* [Exercise prompt] Update the rows below, changing each "common name" to "vernacular name" and keeping everything else the same.
--- --- ---
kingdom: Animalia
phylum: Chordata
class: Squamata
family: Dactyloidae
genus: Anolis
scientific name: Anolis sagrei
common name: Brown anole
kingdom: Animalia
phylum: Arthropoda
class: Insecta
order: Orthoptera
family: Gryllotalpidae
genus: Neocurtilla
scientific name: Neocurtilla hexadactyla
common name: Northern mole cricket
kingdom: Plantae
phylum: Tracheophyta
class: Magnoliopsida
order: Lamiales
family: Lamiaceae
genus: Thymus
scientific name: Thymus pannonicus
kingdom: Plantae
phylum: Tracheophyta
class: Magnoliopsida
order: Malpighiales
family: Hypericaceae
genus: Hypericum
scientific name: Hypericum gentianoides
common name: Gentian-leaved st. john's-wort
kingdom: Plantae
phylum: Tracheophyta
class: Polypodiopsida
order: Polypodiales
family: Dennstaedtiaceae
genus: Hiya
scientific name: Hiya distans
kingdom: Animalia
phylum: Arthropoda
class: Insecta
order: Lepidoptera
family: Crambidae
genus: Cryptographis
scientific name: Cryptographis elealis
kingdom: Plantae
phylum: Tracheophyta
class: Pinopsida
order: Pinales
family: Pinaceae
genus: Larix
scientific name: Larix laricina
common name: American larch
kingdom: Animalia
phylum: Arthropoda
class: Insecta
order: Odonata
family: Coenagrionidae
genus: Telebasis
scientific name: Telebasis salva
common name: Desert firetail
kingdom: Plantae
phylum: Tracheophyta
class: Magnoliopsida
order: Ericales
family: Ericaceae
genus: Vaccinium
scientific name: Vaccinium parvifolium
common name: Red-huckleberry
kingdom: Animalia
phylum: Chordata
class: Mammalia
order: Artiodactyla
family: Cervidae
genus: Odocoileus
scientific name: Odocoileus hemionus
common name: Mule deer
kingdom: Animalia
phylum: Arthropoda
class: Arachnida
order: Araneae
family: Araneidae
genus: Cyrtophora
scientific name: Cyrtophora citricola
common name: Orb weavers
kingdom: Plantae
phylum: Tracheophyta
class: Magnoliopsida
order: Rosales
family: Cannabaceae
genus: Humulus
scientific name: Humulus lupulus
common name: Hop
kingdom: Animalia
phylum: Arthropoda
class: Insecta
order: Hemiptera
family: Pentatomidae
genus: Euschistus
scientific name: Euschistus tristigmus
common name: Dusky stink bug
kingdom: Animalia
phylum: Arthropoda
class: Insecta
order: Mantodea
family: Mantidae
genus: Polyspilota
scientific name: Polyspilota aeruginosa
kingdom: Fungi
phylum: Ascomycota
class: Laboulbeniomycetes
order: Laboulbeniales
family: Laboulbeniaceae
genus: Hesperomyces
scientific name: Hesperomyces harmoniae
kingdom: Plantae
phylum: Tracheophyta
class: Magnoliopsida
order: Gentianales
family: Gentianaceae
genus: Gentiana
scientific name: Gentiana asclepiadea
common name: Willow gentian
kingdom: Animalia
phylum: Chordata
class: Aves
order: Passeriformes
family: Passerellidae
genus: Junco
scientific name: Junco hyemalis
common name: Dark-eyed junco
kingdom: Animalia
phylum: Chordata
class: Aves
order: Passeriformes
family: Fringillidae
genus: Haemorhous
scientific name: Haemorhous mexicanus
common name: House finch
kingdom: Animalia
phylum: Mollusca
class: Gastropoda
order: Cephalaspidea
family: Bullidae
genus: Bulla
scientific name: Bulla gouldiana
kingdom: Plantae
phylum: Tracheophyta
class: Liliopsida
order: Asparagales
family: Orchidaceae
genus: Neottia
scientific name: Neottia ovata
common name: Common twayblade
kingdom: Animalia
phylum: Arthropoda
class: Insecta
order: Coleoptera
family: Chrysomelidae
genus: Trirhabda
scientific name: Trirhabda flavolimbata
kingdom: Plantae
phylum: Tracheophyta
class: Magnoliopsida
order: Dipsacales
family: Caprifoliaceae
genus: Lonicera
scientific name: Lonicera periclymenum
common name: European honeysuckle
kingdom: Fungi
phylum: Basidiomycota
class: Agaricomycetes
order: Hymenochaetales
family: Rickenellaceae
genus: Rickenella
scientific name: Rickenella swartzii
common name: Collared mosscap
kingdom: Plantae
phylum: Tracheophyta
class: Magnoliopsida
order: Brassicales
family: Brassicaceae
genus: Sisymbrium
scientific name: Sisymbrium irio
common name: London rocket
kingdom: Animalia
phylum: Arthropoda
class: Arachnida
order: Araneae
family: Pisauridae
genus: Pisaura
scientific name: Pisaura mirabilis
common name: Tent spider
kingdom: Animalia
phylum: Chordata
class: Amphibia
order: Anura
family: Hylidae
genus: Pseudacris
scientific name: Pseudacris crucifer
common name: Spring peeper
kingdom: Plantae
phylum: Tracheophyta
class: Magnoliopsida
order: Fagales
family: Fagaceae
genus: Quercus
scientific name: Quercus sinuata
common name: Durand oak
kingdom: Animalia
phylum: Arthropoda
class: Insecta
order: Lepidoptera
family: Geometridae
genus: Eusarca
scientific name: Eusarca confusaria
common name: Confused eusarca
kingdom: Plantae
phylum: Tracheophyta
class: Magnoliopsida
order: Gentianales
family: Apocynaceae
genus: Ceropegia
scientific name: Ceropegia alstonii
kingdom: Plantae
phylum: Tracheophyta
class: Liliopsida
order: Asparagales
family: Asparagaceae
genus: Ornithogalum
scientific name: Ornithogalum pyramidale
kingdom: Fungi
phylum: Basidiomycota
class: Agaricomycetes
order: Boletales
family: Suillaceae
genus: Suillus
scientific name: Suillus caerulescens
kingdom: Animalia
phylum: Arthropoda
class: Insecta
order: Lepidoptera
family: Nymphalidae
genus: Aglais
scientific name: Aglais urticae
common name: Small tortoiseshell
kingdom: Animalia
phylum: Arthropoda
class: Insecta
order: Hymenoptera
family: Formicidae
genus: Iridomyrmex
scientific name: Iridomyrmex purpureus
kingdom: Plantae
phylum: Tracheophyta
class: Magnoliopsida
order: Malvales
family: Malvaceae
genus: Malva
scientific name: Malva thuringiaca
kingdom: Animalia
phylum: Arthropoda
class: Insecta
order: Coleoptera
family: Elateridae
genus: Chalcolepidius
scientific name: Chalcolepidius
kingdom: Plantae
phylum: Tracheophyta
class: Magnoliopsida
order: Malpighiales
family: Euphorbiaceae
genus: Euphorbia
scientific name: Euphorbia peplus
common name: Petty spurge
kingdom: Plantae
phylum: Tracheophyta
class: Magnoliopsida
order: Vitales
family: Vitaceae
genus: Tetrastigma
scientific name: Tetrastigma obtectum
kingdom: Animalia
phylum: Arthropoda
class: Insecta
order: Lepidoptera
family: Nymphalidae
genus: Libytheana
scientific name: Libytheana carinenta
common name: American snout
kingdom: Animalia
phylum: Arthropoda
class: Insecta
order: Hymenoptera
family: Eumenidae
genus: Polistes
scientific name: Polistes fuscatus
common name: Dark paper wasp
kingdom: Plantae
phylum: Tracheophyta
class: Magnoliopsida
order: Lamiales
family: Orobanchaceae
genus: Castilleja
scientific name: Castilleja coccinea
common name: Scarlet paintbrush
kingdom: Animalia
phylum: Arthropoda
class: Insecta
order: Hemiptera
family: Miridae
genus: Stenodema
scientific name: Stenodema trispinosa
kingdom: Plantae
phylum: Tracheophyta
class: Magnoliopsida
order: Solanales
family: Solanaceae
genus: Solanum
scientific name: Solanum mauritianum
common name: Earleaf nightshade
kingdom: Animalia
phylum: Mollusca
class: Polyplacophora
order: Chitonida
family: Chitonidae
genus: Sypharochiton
--- --- ---
* [The result]
kingdom: Animalia
phylum: Chordata
class: Squamata
family: Dactyloidae
genus: Anolis
scientific name: Anolis sagrei
vernacular name: Brown anole
kingdom: Animalia
phylum: Arthropoda
class: Insecta
order: Orthoptera
family: Gryllotalpidae
genus: Neocurtilla
scientific name: Neocurtilla hexadactyla
vernacular name: Northern mole cricket
kingdom: Plantae
phylum: Tracheophyta
class: Magnoliopsida
order: Lamiales
family: Lamiaceae
genus: Thymus
scientific name: Thymus pannonicus
kingdom: Plantae
phylum: Tracheophyta
class: Magnoliopsida
order: Malpighiales
family: Hypericaceae
genus: Hypericum
scientific name: Hypericum gentianoides
vernacular name: Gentian-leaved st. john's-wort
kingdom: Plantae
phylum: Tracheophyta
class: Polypodiopsida
order: Polypodiales
family: Dennstaedtiaceae
genus: Hiya
scientific name: Hiya distans
kingdom: Animalia
phylum: Arthropoda
class: Insecta
order: Lepidoptera
family: Crambidae
genus: Cryptographis
scientific name: Cryptographis elealis
kingdom: Plantae
phylum: Tracheophyta
class: Pinopsida
order: Pinales
family: Pinaceae
genus: Larix
scientific name: Larix laricina
vernacular name: American larch
kingdom: Animalia
phylum: Arthropoda
class: Insecta
order: Odonata
family: Coenagrionidae
genus: Telebasis
scientific name: Telebasis salva
vernacular name: Desert firetail
kingdom: Plantae
phylum: Tracheophyta
class: Magnoliopsida
order: Ericales
family: Ericaceae
genus: Vaccinium
scientific name: Vaccinium parvifolium
vernacular name: Red-huckleberry
kingdom: Animalia
phylum: Chordata
class: Mammalia
order: Artiodactyla
family: Cervidae
genus: Odocoileus
scientific name: Odocoileus hemionus
vernacular name: Mule deer
kingdom: Animalia
phylum: Arthropoda
class: Arachnida
order: Araneae
family: Araneidae
genus: Cyrtophora
scientific name: Cyrtophora citricola
vernacular name: Orb weavers
kingdom: Plantae
phylum: Tracheophyta
class: Magnoliopsida
order: Rosales
family: Cannabaceae
genus: Humulus
scientific name: Humulus lupulus
vernacular name: Hop
kingdom: Animalia
phylum: Arthropoda
class: Insecta
order: Hemiptera
family: Pentatomidae
genus: Euschistus
scientific name: Euschistus tristigmus
vernacular name: Dusky stink bug
kingdom: Animalia
phylum: Arthropoda
class: Insecta
order: Mantodea
family: Mantidae
genus: Polyspilota
scientific name: Polyspilota aeruginosa
kingdom: Fungi
phylum: Ascomycota
class: Laboulbeniomycetes
order: Laboulbeniales
family: Laboulbeniaceae
genus: Hesperomyces
scientific name: Hesperomyces harmoniae
kingdom: Plantae
phylum: Tracheophyta
class: Magnoliopsida
order: Gentianales
family: Gentianaceae
genus: Gentiana
scientific name: Gentiana asclepiadea
vernacular name: Willow gentian
kingdom: Animalia
phylum: Chordata
class: Aves
order: Passeriformes
family: Passerellidae
genus: Junco
scientific name: Junco hyemalis
vernacular name: Dark-eyed junco
kingdom: Animalia
phylum: Chordata
class: Aves
order: Passeriformes
family: Fringillidae
genus: Haemorhous
scientific name: Haemorhous mexicanus
vernacular name: House finch
kingdom: Animalia
phylum: Mollusca
class: Gastropoda
order: Cephalaspidea
family: Bullidae
genus: Bulla
scientific name: Bulla gouldiana
kingdom: Plantae
phylum: Tracheophyta
class: Liliopsida
order: Asparagales
family: Orchidaceae
genus: Neottia
scientific name: Neottia ovata
vernacular name: Common twayblade
kingdom: Animalia
phylum: Arthropoda
class: Insecta
order: Coleoptera
family: Chrysomelidae
genus: Trirhabda
scientific name: Trirhabda flavolimbata
kingdom: Plantae
phylum: Tracheophyta
class: Magnoliopsida
order: Dipsacales
family: Caprifoliaceae
genus: Lonicera
scientific name: Lonicera periclymenum
vernacular name: European honeysuckle
kingdom: Fungi
phylum: Basidiomycota
class: Agaricomycetes
order: Hymenochaetales
family: Rickenellaceae
genus: Rickenella
scientific name: Rickenella swartzii
vernacular name: Collared mosscap
kingdom: Plantae
phylum: Tracheophyta
class: Magnoliopsida
order: Brassicales
family: Brassicaceae
genus: Sisymbrium
scientific name: Sisymbrium irio
vernacular name: London rocket
kingdom: Animalia
phylum: Arthropoda
class: Arachnida
order: Araneae
family: Pisauridae
genus: Pisaura
scientific name: Pisaura mirabilis
vernacular name: Tent spider
kingdom: Animalia
phylum: Chordata
class: Amphibia
order: Anura
family: Hylidae
genus: Pseudacris
scientific name: Pseudacris crucifer
vernacular name: Spring peeper
kingdom: Plantae
phylum: Tracheophyta
class: Magnoliopsida
order: Fagales
family: Fagaceae
genus: Quercus
scientific name: Quercus sinuata
vernacular name: Durand oak
kingdom: Animalia
phylum: Arthropoda
class: Insecta
order: Lepidoptera
family: Geometridae
genus: Eusarca
scientific name: Eusarca confusaria
vernacular name: Confused eusarca
kingdom: Plantae
phylum: Tracheophyta
class: Magnoliopsida
order: Gentianales
family: Apocynaceae
genus: Ceropegia
scientific name: Ceropegia alstonii
kingdom: Plantae
phylum: Tracheophyta
class: Liliopsida
order: Asparagales
family: Asparagaceae
genus: Ornithogalum
scientific name: Ornithogalum pyramidale
kingdom: Fungi
phylum: Basidiomycota
class: Agaricomycetes
order: Boletales
family: Suillaceae
genus: Suillus
scientific name: Suillus caerulescens
kingdom: Animalia
phylum: Arthropoda
class: Insecta
order: Lepidoptera
family: Nymphalidae
genus: Aglais
scientific name: Aglais urticae
vernacular name: Small tortoiseshell
kingdom: Animalia
phylum: Arthropoda
class: Insecta
order: Hymenoptera
family: Formicidae
genus: Iridomyrmex
scientific name: Iridomyrmex purpureus
kingdom: Plantae
phylum: Tracheophyta
class: Magnoliopsida
order: Malvales
family: Malvaceae
genus: Malva
scientific name: Malva thuringiaca
kingdom: Animalia
phylum: Arthropoda
class: Insecta
order: Coleoptera
family: Elateridae
genus: Chalcolepidius
scientific name: Chalcolepidius
kingdom: Plantae
phylum: Tracheophyta
class: Magnoliopsida
order: Malpighiales
family: Euphorbiaceae
genus: Euphorbia
scientific name: Euphorbia peplus
vernacular name: Petty spurge
kingdom: Plantae
phylum: Tracheophyta
class: Magnoliopsida
order: Vitales
family: Vitaceae
genus: Tetrastigma
scientific name: Tetrastigma obtectum
kingdom: Animalia
phylum: Arthropoda
class: Insecta
order: Lepidoptera
family: Nymphalidae
genus: Libytheana
scientific name: Libytheana carinenta
vernacular name: American snout
kingdom: Animalia
phylum: Arthropoda
class: Insecta
order: Hymenoptera
family: Eumenidae
genus: Polistes
scientific name: Polistes fuscatus
vernacular name: Dark paper wasp
kingdom: Plantae
phylum: Tracheophyta
class: Magnoliopsida
order: Lamiales
family: Orobanchaceae
genus: Castilleja
scientific name: Castilleja coccinea
vernacular name: Scarlet paintbrush
kingdom: Animalia
phylum: Arthropoda
class: Insecta
order: Hemiptera
family: Miridae
genus: Stenodema
scientific name: Stenodema trispinosa
kingdom: Plantae
phylum: Tracheophyta
class: Magnoliopsida
order: Solanales
family: Solanaceae
genus: Solanum
scientific name: Solanum mauritianum
vernacular name: Earleaf nightshade
kingdom: Animalia
phylum: Mollusca
class: Polyplacophora
order: Chitonida
family: Chitonidae
genus: Sypharochiton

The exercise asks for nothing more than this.